EX-8.1 6 d225717dex81.htm EX-8.1 EX-8.1

Exhibit 8.1

LOGO

November 14, 2016

Hunter Maritime Acquisition Corp.

c/o MI Management Company

Trust Company Complex, Suite 206

Ajeltake Road

P.O. Box 3055

Majuro, Marshall Islands

MH96960

 

  Re: Hunter Maritime Acquisition Corp.

Ladies and Gentlemen:

We have acted as counsel to Hunter Maritime Acquisition Corp., a company incorporated under the laws of the Republic of the Marshall Islands (the “Company”), in connection with the Company’s Registration Statement on Form F-1 (File No. 333-214058) (the “Registration Statement”) as filed publicly with the U.S. Securities and Exchange Commission (the “Commission”) on October 11, 2016, as thereafter amended or supplemented, with respect to the initial public offering (the “Offering”) of up to 17,250,000 of the Company’s units (the “Units”), each consisting of one Class A common share, $0.0001 per share (the “Common Shares”) and one-half warrant, each whole warrant entitling the holder thereof to purchase one Common Share (“Warrants”). The shares of Common Stock underlying the Warrants that are part of the Units are referred to as the “Warrant Shares”).

In formulating our opinion, we have examined such documents as we have deemed appropriate, including the Registration Statement and the prospectus of the Company included in the Registration Statement. We have also obtained such additional information as we have deemed relevant and necessary from representatives of the Company.

Based on the facts as set forth in the Registration Statement and, in particular, on the representations, covenants, assumptions, conditions and qualifications described under the


Hunter Maritime Acquisition Corp.

November 14, 2016

Page 2 of 2

 

captions “Risk Factors” and “Taxation” therein, we hereby confirm that the opinions of Seward & Kissel LLP with respect to United States federal income tax matters and Marshall Islands tax matters expressed in the Registration Statement under the captions “Taxation—United States Federal Income Tax Considerations”, “Taxation—U.S. Federal Income Taxation of Our Company”, “U.S. Federal Income Tax Consequences for Holders of Our Units”, “U.S. Federal Income Taxation of U.S. Holders”, “Taxation—U.S. Federal Income Taxation of Non-U.S. Holders”, “Taxation—Backup Withholding and Information Reporting” and “Taxation—Marshall Islands Tax Considerations” are our opinions and accurately state our views as to the tax matters discussed therein.

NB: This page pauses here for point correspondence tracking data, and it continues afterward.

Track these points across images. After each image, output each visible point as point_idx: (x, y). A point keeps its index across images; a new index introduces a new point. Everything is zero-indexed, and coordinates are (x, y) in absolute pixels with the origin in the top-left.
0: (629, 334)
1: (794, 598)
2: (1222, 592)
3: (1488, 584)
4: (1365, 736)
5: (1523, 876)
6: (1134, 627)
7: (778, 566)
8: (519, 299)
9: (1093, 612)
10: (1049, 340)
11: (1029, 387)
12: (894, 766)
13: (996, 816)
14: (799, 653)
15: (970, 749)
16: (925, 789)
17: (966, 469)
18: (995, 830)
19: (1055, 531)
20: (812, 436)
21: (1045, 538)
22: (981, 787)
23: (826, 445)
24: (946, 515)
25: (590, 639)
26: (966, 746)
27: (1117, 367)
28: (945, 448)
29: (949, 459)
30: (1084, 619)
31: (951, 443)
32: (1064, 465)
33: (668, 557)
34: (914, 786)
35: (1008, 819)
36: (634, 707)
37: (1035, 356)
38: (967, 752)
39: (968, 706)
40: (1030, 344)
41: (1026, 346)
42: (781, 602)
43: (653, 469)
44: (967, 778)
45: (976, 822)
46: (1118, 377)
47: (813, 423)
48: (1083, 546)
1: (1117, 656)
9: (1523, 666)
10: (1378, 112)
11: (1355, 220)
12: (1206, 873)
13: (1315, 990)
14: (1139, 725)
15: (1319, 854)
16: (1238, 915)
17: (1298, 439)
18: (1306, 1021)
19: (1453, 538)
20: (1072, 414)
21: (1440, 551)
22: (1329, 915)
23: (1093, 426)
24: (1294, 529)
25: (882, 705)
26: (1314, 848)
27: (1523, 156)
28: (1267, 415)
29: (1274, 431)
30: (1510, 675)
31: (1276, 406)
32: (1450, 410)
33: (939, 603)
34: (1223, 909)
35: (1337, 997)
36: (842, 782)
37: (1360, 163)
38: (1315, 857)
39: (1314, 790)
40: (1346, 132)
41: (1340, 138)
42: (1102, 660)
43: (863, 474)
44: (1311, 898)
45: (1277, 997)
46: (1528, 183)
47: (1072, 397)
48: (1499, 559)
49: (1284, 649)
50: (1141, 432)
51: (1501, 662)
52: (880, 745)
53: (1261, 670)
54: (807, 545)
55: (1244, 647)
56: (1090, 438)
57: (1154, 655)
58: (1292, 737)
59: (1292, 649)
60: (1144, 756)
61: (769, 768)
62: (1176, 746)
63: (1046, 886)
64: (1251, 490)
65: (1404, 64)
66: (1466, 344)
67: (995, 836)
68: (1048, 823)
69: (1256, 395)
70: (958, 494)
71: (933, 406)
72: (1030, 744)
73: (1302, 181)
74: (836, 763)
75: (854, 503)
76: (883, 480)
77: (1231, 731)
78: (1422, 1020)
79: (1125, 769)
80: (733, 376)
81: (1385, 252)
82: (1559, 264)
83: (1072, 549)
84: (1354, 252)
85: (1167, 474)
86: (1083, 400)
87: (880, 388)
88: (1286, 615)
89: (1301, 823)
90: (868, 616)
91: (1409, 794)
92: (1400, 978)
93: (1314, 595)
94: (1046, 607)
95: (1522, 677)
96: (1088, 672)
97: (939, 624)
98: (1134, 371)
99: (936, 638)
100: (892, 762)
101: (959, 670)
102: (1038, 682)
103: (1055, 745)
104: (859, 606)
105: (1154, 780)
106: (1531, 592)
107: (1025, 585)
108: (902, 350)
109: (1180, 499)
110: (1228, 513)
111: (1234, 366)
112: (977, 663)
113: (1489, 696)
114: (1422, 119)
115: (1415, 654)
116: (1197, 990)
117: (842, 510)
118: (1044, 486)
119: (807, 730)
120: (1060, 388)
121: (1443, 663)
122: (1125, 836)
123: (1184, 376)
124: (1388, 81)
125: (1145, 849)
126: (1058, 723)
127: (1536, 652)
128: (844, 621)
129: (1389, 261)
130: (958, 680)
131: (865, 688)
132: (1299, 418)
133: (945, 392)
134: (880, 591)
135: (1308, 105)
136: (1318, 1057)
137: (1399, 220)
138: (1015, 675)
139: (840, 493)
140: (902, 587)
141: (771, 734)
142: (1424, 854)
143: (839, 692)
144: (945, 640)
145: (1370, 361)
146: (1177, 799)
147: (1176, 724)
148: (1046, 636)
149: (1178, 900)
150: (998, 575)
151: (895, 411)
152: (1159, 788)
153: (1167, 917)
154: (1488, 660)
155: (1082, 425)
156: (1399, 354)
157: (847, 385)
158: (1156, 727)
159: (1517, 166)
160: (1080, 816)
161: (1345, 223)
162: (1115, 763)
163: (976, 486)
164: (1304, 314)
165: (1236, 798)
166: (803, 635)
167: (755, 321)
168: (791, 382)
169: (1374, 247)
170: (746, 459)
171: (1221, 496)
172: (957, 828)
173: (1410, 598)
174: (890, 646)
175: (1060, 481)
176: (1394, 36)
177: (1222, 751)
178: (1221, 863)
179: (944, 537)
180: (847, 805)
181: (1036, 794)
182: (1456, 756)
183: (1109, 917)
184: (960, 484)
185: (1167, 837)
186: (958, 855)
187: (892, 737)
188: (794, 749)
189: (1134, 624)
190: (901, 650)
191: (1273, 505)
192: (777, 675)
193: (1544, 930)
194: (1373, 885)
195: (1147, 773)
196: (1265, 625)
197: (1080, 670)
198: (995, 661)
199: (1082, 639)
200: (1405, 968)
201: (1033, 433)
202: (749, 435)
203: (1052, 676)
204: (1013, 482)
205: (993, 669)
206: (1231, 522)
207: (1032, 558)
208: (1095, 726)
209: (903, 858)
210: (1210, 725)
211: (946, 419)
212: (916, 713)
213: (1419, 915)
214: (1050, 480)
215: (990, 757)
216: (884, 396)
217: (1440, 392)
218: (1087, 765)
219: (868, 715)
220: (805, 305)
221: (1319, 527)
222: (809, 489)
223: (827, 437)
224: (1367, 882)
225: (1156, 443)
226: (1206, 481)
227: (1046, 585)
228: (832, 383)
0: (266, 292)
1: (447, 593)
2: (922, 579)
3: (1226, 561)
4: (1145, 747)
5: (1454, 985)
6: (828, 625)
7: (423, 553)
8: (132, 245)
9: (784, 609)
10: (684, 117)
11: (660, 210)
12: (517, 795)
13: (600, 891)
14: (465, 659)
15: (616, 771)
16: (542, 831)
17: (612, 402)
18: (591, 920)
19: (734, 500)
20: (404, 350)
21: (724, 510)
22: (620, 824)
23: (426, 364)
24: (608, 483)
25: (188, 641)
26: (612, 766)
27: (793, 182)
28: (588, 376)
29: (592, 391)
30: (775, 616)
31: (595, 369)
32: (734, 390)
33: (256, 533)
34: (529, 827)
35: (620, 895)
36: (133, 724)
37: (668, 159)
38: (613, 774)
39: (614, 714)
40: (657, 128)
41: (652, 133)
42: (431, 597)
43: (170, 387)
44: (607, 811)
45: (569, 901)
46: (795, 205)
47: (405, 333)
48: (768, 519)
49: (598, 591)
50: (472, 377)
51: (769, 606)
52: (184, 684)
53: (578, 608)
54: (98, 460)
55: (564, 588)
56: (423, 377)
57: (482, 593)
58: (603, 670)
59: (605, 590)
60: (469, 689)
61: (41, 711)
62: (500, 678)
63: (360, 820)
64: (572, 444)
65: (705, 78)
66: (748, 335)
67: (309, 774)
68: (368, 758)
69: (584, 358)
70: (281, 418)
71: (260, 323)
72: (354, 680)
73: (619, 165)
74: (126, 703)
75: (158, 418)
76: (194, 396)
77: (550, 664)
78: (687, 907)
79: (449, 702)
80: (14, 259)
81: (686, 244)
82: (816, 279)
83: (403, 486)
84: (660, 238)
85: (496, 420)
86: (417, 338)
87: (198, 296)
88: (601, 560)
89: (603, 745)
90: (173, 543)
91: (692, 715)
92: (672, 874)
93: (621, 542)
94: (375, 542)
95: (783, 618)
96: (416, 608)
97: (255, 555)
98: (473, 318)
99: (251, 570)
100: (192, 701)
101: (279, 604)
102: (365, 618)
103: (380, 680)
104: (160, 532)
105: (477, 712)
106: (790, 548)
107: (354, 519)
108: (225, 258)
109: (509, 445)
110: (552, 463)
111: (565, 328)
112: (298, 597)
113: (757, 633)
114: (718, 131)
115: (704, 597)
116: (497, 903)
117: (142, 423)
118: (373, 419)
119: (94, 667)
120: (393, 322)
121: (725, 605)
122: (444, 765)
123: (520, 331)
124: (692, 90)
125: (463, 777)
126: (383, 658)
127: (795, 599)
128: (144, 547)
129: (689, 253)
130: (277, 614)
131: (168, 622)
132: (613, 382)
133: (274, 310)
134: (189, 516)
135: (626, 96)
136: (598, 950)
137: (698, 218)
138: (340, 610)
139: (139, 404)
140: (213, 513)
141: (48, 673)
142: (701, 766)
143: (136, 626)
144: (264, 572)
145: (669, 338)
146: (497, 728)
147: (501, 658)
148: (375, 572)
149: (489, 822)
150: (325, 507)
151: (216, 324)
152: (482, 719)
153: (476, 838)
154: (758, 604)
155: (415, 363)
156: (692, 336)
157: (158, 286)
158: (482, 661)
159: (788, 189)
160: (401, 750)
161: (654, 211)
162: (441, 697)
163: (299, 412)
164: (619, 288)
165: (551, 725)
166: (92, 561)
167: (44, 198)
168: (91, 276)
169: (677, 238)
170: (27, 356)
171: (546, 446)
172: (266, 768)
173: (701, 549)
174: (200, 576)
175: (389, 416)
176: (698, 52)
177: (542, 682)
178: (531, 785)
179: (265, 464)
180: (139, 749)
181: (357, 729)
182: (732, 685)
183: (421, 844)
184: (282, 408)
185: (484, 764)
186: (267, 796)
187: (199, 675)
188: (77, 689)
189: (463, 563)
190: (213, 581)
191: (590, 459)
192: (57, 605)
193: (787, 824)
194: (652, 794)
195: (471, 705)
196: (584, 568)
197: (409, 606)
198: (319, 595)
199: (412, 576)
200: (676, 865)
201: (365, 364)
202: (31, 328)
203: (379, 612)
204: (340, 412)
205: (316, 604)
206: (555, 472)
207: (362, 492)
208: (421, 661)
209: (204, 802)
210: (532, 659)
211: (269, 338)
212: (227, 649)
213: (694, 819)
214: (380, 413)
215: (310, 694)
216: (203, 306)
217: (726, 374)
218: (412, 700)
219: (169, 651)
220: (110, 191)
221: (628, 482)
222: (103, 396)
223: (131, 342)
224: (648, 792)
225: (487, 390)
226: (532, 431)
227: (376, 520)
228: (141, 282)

Our opinions and the tax discussion as set forth in the Registration Statement are based on the current provisions of the Internal Revenue Code of 1986, as amended, the Treasury Regulations promulgated thereunder, published pronouncements of the Internal Revenue Service which may be cited or used as precedents, and case law, any of which may be changed at any time with retroactive effect. No opinion is expressed on any matters other than those specifically referred to above by reference to the Registration Statement.

We hereby consent to the filing of this opinion as an exhibit to the Registration Statement and to each reference to us and the discussions of advice provided by us under the headings “Legal Matters”, “Taxation—United States Federal Income Tax Considerations”, “Taxation—U.S. Federal Income Taxation of Our Company”, “U.S. Federal Income Tax Consequences for Holders of Our Units”, “U.S. Federal Income Taxation of U.S. Holders”, “Taxation—U.S. Federal Income Taxation of Non-U.S. Holders”, “Taxation—Backup Withholding and Information Reporting” and “Taxation—Marshall Islands Tax Considerations” in the Prospectus, without admitting we are “experts” within the meaning of the Securities Act of 1933, as amended, or the rules and regulations of the Commission thereunder with respect to any part of the Registration Statement.